● **Task brief**
Please restate, word for word, the lines below that begin at the one with "camera: 15 degrees right, 0 degrees up" and end at the one with "brown storage box [610,419,730,520]". Leave out all other lines.

● **Provided data**
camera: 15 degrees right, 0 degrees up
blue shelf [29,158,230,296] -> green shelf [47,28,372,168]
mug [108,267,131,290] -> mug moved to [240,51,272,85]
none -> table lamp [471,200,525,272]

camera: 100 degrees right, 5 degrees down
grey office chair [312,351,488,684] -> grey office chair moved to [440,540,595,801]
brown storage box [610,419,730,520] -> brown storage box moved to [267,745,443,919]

--

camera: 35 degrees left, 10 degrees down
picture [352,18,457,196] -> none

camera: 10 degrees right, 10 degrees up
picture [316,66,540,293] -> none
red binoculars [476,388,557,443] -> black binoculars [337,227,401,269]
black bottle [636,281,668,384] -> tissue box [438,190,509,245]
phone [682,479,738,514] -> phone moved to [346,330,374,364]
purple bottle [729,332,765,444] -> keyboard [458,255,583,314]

--

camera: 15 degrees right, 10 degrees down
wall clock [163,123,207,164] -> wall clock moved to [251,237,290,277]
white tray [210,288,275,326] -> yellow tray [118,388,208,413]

● **Task output**
camera: 15 degrees right, 0 degrees up
blue shelf [29,158,230,296] -> green shelf [47,28,372,168]
mug [108,267,131,290] -> mug moved to [240,51,272,85]
none -> table lamp [471,200,525,272]

camera: 100 degrees right, 5 degrees down
grey office chair [312,351,488,684] -> grey office chair moved to [440,540,595,801]
brown storage box [610,419,730,520] -> brown storage box moved to [267,745,443,919]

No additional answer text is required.